The Different Types of Mortgages

Jul 27, 2023

It’s time for you to get a mortgage for that home you’ve been wanting in Phoenix. You walk into a branch, sit down to talk with someone, and they ask, “What type of mortgage are you looking for?” At that point, your mind goes blank and all you can think is, “Uh… a regular one?”

What most people don’t know is that there are many different types of loans you can obtain on your house, depending on what you’re looking for and can afford.

Here’s what you need to know to help you make a decision about which mortgage product might be right for you.

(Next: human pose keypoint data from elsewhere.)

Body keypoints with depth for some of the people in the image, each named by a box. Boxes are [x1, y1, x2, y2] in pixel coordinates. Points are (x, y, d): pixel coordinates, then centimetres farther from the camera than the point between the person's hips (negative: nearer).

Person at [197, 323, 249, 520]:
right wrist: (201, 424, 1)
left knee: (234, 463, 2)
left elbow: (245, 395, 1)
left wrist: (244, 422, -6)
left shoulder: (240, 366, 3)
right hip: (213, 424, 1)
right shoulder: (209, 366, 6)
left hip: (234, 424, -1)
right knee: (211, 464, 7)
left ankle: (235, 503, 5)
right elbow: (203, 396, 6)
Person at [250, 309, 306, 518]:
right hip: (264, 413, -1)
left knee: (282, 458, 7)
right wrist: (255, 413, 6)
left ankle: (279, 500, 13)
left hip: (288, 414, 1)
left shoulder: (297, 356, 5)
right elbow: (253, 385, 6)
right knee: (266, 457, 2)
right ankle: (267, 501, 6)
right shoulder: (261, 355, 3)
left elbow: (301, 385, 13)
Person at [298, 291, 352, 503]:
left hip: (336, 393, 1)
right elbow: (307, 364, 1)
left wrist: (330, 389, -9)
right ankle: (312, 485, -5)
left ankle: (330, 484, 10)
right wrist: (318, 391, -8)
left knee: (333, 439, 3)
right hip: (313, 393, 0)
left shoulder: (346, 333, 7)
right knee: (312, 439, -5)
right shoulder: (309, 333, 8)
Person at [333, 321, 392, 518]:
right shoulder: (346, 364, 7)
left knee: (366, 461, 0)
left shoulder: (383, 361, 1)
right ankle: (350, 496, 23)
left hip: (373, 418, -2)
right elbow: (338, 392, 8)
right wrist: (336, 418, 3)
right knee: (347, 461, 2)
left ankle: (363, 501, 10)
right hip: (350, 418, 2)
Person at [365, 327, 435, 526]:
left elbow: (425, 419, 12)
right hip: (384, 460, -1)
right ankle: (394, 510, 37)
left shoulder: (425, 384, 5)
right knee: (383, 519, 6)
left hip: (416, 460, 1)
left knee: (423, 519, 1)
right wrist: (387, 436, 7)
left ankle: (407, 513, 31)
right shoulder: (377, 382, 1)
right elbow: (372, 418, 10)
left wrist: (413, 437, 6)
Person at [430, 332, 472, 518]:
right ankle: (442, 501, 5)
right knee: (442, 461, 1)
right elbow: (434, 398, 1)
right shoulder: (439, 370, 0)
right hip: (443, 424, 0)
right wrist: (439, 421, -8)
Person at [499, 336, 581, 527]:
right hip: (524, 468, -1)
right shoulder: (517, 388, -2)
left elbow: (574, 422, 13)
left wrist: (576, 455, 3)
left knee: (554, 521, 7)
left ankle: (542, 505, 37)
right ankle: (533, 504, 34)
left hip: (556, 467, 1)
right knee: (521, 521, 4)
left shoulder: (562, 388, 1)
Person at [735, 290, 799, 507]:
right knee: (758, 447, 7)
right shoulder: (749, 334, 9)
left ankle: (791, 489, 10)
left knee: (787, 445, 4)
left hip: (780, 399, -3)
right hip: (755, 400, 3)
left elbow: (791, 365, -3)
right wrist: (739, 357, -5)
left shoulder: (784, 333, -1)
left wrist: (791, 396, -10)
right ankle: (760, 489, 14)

  • Low-down payment mortgages
    These include first-time home buyer programs, FHA loans and conventional mortgages where you don’t put 20% down. These loans are designed to make it easier to get into a house (because saving for a down payment is increasingly difficult with all of our student loan debt). The caveat is that you have less equity in your home making it easier to be underwater (owe more than your home is worth) if home values drop.

    These loans almost always require mortgage insurance (PMI) added to the loan, which includes an up-front premium when you close on the loan and annual payments. The current up-front premium for an FHA loan is 1.75% of the loan amount, or $3,500 on a $200,000 loan, and if you put down less than 5% on the same loan, you’ll be paying 0.55% of the loan balance every year ($1,100 on the first year).

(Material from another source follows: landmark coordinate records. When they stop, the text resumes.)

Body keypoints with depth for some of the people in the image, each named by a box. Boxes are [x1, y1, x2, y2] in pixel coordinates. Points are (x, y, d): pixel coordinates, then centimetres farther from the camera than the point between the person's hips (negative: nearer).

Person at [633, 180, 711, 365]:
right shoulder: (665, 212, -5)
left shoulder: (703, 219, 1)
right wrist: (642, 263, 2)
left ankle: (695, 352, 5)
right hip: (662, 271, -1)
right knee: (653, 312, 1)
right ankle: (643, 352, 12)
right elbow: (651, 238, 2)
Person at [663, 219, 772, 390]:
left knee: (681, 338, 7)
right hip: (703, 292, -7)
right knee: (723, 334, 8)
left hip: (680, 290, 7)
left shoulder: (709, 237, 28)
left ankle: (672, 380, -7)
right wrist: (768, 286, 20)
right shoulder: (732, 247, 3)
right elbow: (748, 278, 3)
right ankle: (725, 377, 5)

    You can only avoid mortgage insurance premiums by having a down payment that is at least 20% on the loan. If you don’t have this saved up, look into first-time buyer grants funded by the county, state and city you live in. Many of these don’t have to be paid back.

  • Conventional Mortgages
    Typically require a 20% down payment – that means you, the buyer, will have to pay for 20% of the purchase price out of pocket, in addition to any closing costs. The most common term (length of loan) for a conventional mortgage is 30 years, followed by 15 years and 20 years.

    Now, if you have the option to stretch out the payments for longer, why wouldn’t you take the lower monthly payment? For starters, a 15-year mortgage typically has a lower interest rate than a 30-year mortgage. Even if the rates were the same, the shorter mortgage term means you’ll pay less interest over the life of the loan. 
  • Adjustable Rate Mortgages(ARM)
    Can help you increase your purchasing power because of their low introductory payments and interest rates. These loans typically have a fixed rate for a period of time. Once that timeframe passes, the rate will adjust based on the market. ARMs include rate caps, which can limit how much your interest rate can rise. 

    For example, with a 5/1 ARM, your rate is the same for the first five years. After five years, your payment adjusts to the new market rate. 

Now that you know a little bit more about your loan options, remember to get pre-approved for your mortgage before you start shopping!